Core Self-Improvement Loop: Edit, Eval, Iterate Overnight
Karpathy's auto-research uses a simple setup with one GPU and 5-minute training runs: fix data prep/tokenizer (prep.py), let an agent edit training code (train.py) for model, loop, hyperparameters, then evaluate per human instructions in program.md. If metrics improve, commit changes; else revert. Humans "program in natural language" via program.md, agent handles code. Run overnight for real gains without manual coding.
AutoAgent applies identical loop to agent harnesses instead of ML training: meta-agent edits task agent's prompts, tools, orchestration (agent.py), runs evals on benchmarks via adapters, commits improvements based on results and reasoning traces. Starts with minimal bash tool; discovers domain-specific logic autonomously.
Architecture Enables Parallel, Domain-Agnostic Optimization
Split into meta-agent (orchestrates iterations, spins thousands of parallel sandboxes) and task agent (executes domain tasks). Connects to any benchmark (e.g., SpreadsheetBench, TerminalBench) for verification. Same files as auto-research: program.md for human guidance on goals/avoidances, agent.py as editable target.
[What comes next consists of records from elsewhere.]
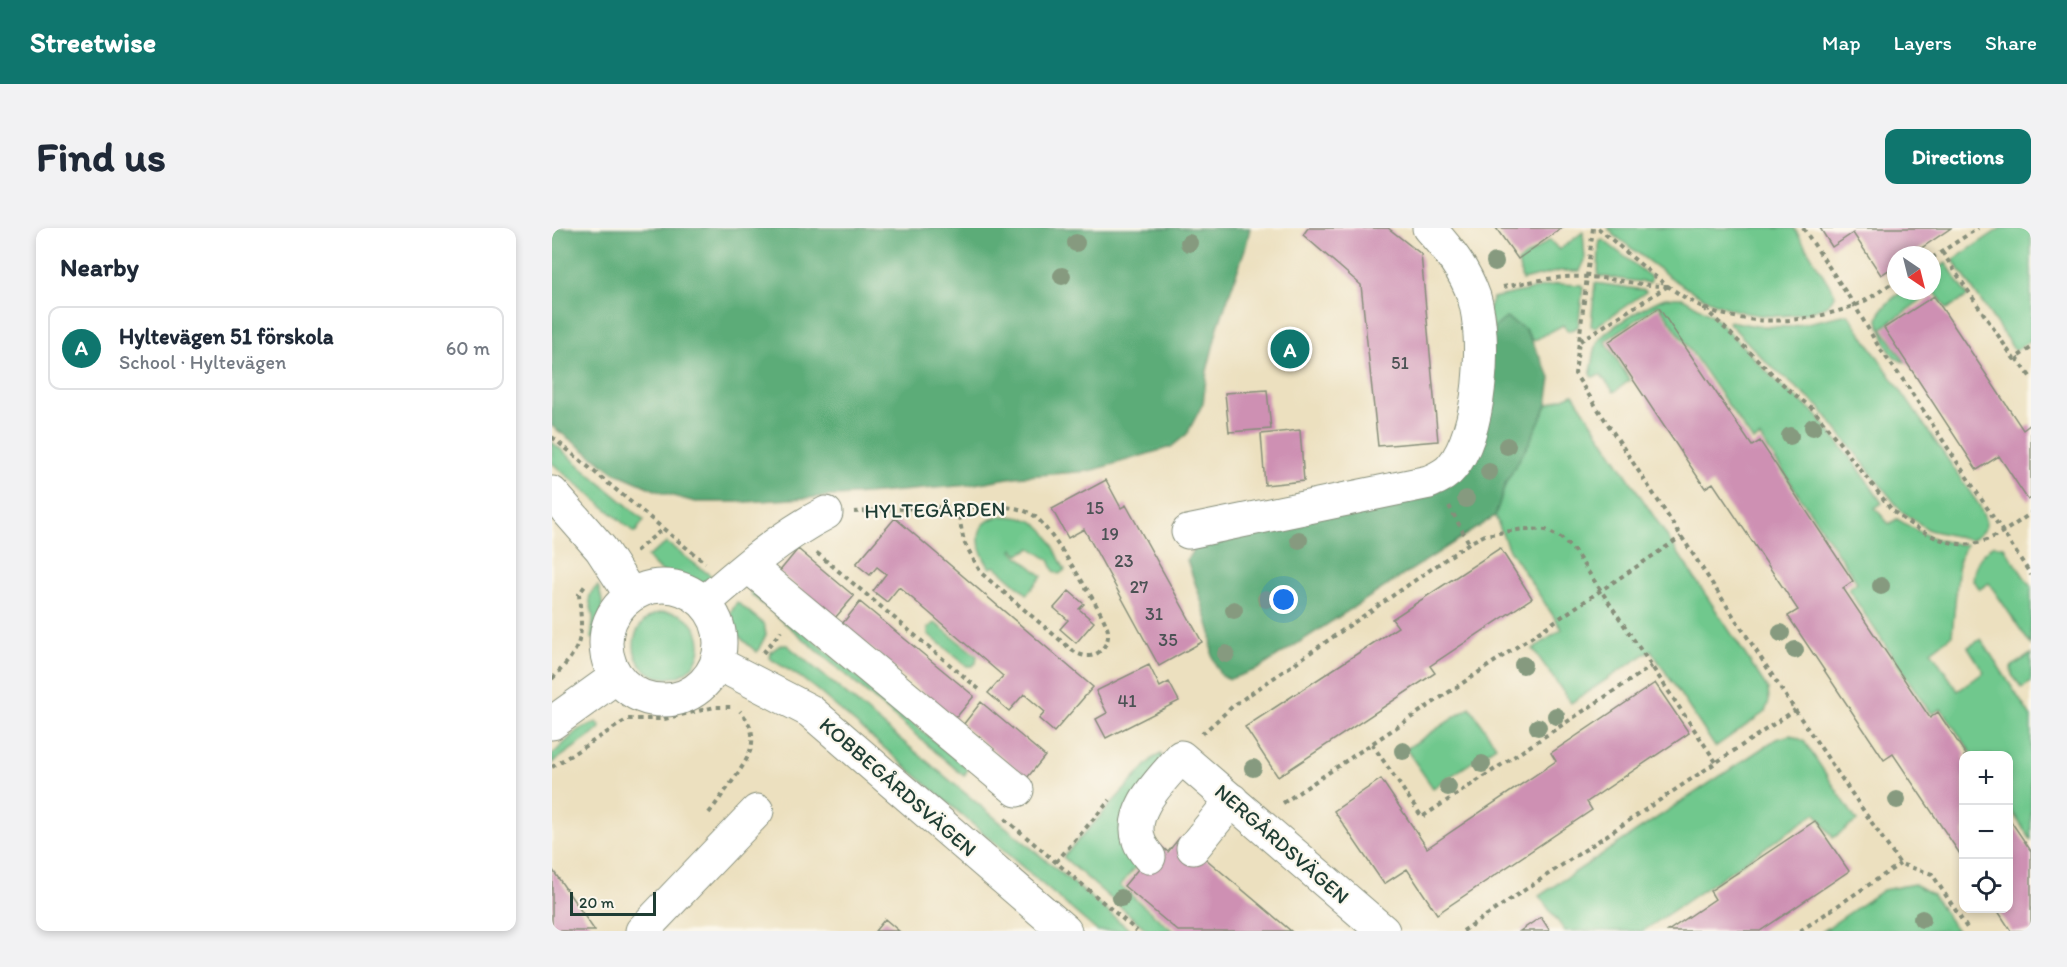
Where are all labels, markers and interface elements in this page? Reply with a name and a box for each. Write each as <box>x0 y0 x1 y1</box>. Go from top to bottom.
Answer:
text: Streetwise <box>30 25 156 59</box>
text: Map <box>1822 30 1861 55</box>
text: Layers <box>1894 30 1952 55</box>
text: Share <box>1985 30 2037 55</box>
button: Directions <box>1885 129 2031 184</box>
text: Find us <box>36 131 166 182</box>
north arrow <box>1887 246 1941 300</box>
text: Nearby <box>60 251 139 283</box>
text: Hyltevägen 51 förskola <box>119 323 334 350</box>
pin: A <box>1270 326 1310 372</box>
text: A <box>75 336 88 360</box>
text: 60 m <box>446 336 490 360</box>
text: School · Hyltevägen <box>119 350 286 374</box>
house number: 51 <box>1391 352 1409 374</box>
street label: HYLTEGÅRDEN <box>864 496 1006 523</box>
house number: 15 <box>1086 497 1104 519</box>
house number: 19 <box>1101 523 1119 545</box>
house number: 23 <box>1114 550 1134 572</box>
house number: 27 <box>1130 576 1148 598</box>
your location <box>1269 585 1298 614</box>
house number: 31 <box>1145 603 1163 625</box>
house number: 35 <box>1158 629 1178 651</box>
house number: 41 <box>1117 690 1137 712</box>
street label: KOBBEGÅRDSVÄGEN <box>815 712 982 862</box>
map controls <box>1959 751 2013 913</box>
button: + <box>1959 751 2013 805</box>
street label: NERGÅRDSVÄGEN <box>1210 778 1355 909</box>
button: − <box>1959 805 2013 859</box>
button: locate <box>1959 859 2013 913</box>
scale bar <box>570 889 656 916</box>
text: 20 m <box>579 893 614 912</box>

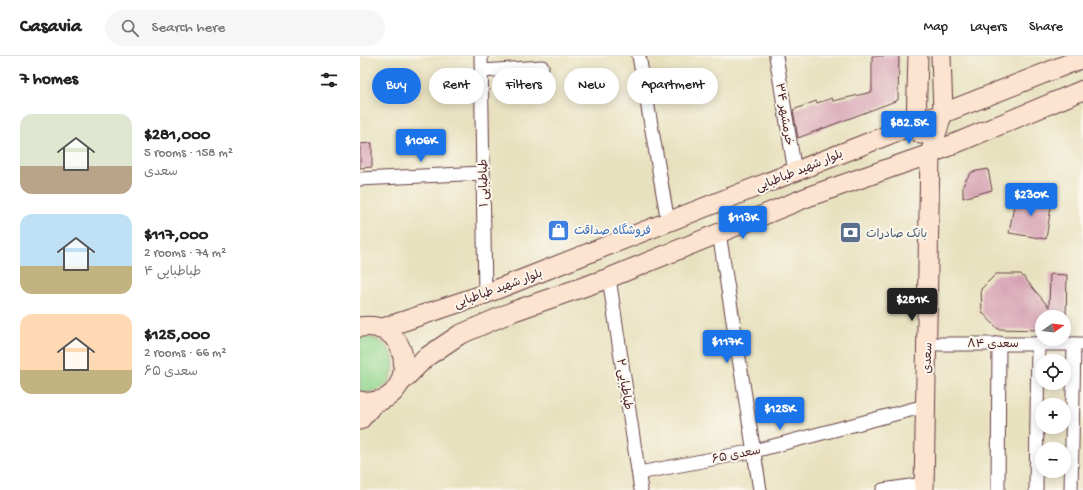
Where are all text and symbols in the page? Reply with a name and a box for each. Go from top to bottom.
search box [105,10,385,46]
text: Casavia [20,16,81,39]
icon: search [119,17,141,39]
text: Search here [151,19,225,37]
text: Map [924,19,948,36]
text: Layers [970,19,1007,36]
text: Share [1029,19,1063,36]
chip: Buy [372,68,421,104]
chip: Rent [429,68,484,104]
chip: Filters [492,68,556,104]
chip: New [564,68,619,104]
chip: Apartment [627,68,718,104]
icon: filters [318,69,340,91]
text: 7 homes [20,70,78,90]
street label: خرمشهر ۳۴ [771,82,796,147]
pin: $82.5K [876,111,942,145]
text: $82.5K [890,116,928,131]
text: $281,000 [144,126,210,146]
pin: $106K [393,129,449,163]
icon: home [52,130,100,178]
text: $106K [405,134,437,149]
text: 5 rooms · 158 m² [144,146,233,161]
street label: بلوار شهید طباطبایی [754,148,845,196]
street label: طباطبایی ۱ [478,159,492,207]
text: سعدی [144,165,178,180]
pin: $230K [1003,183,1059,217]
text: $230K [1014,188,1048,203]
pin: $113K [715,206,771,240]
text: $113K [728,211,758,226]
shop icon: فروشگاه صداقت [545,217,571,243]
bank icon: بانک صادرات [837,220,863,246]
place label: فروشگاه صداقت [574,223,651,239]
text: $117,000 [144,226,209,246]
place label: بانک صادرات [866,227,927,242]
icon: home [52,230,100,278]
text: 2 rooms · 74 m² [144,246,226,261]
text: طباطبایی ۴ [144,265,201,280]
street label: بلوار شهید طباطبایی [453,267,545,312]
pin: $281K [884,288,940,322]
text: $281K [896,293,928,308]
north arrow [1035,310,1071,346]
map controls [1035,310,1071,478]
text: $125,000 [144,326,210,346]
icon: home [52,330,100,378]
pin: $117K [699,330,755,364]
text: $117K [712,335,742,350]
street label: سعدی ۸۴ [967,338,1019,352]
street label: سعدی [921,342,937,374]
text: 2 rooms · 66 m² [144,346,226,361]
button: locate [1035,354,1071,390]
street label: طباطبایی ۲ [612,358,634,411]
text: سعدی ۶۵ [144,365,198,380]
pin: $125K [752,397,808,431]
button: + [1035,398,1071,434]
text: $125K [764,402,796,417]
button: − [1035,442,1071,478]
street label: سعدی ۶۵ [710,443,762,468]

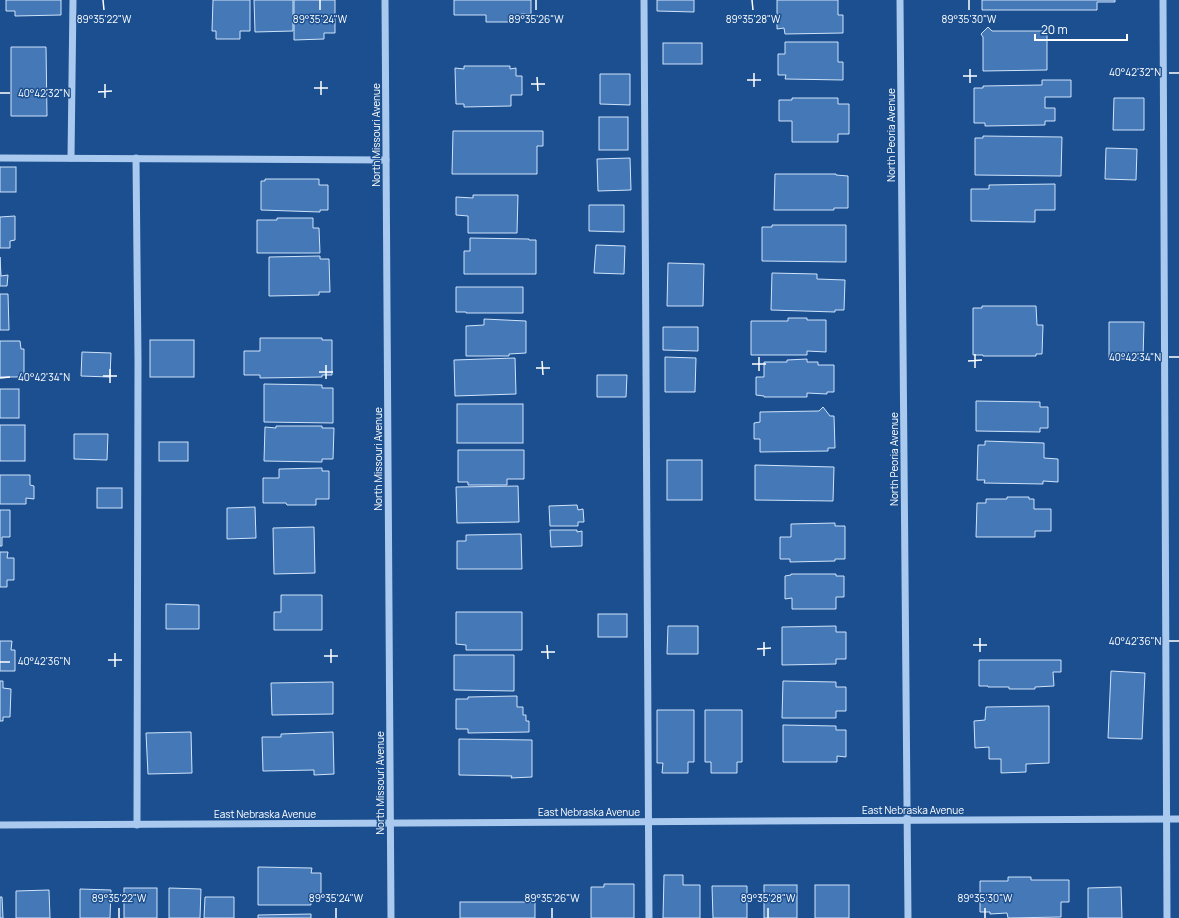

Simplicity mirrors Karpathy: no complex infra needed. Meta-agent reads traces/results post-sandbox runs, decides keeps/reverts, builds specialized tooling/verification/orchestration nobody coded manually.
Benchmark Gains and Harness Engineering Trade-offs
On SpreadsheetBench/TerminalBench, iterations show harness improving: better prompts/tools yield higher scores, compounding overnight. Enables cheaper, specialized agents per domain/workflow vs. monolithic harnesses.
Harness optimization critical because domains need tailored prompts/tools (e.g., spreadsheets vs. terminals), requiring domain+model expertise. Companies gain from stack-specific harnesses running smaller models. Future: domain experts write program.md, meta-agents auto-engineer harnesses—like AI now writes code—define success, return in 24h with optimized setup.